KV Cache Events#

KV cache events are actions or lifecycle events that occur when managing the KV cache during inference. These events can be used for KV-cache-aware routing.

LMCache supports KV cache events as follows:

  • Generates storage KV cache events

  • The events format is defined as per the BlockStored class in vLLM

  • LMCache passes the events to SGLang or vLLM to publish them using their messaging system

Prerequisites#

The following prerequisites are required:

  • vLLM v0.13.0+

  • LMCache v0.3.11+

  • SGLang vx.y.z+

  • LMCache vx.y.z+

How to Generate KV Cache events#

Before starting to generate KV events, you need to be aware of the following:

  • You need to enable enable_kv_events for LMCache as events are not generated by default.

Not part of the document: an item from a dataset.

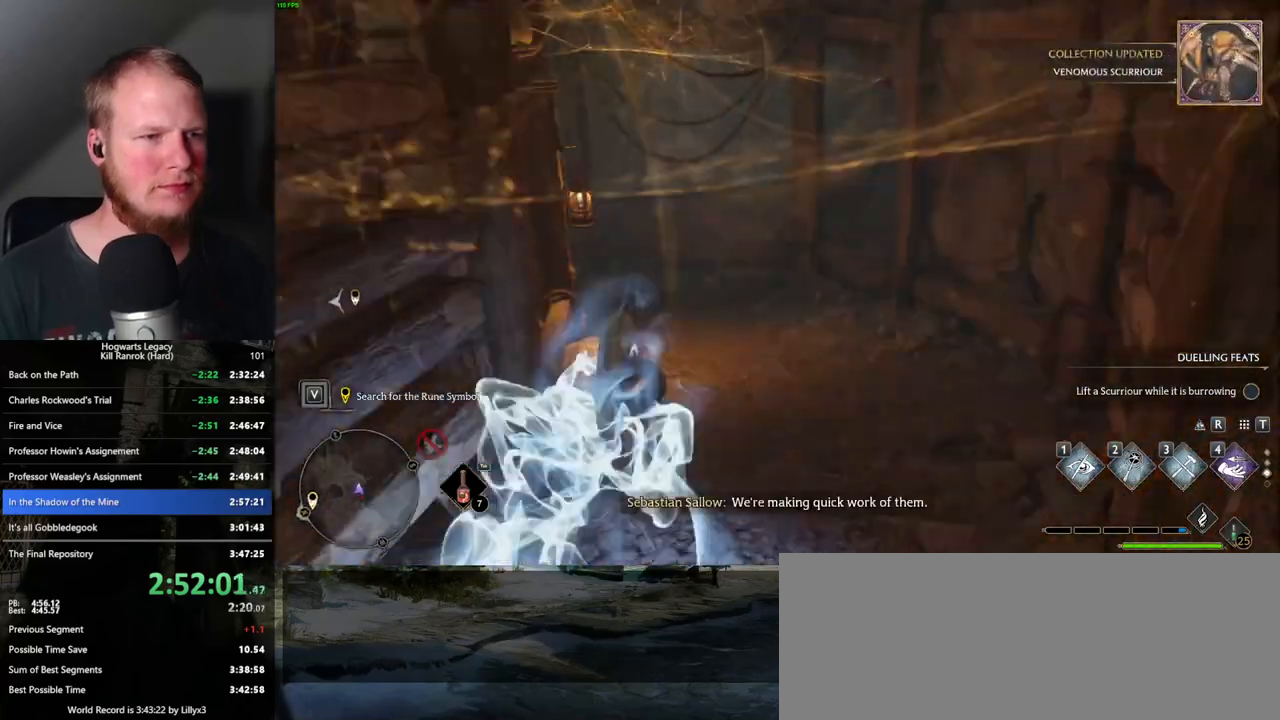
{"keys": ["w"], "mouse": [], "events": [[267, "space", "up"]]}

  • If running more than 1 worker in vLLM, you need to use a non-default hashing algorithm (set pre_caching_hash_algorithm in LMCache) so that hashes generated per worker are the same. If not then you will have duplicate events for the same operation as events are generated per worker.

  • LMCache sends the events to vLLM for publishing. To enable events to be published, you need to set the vLLM configuration setting --kv-events-config. See vLLM KV Events configuration for more details.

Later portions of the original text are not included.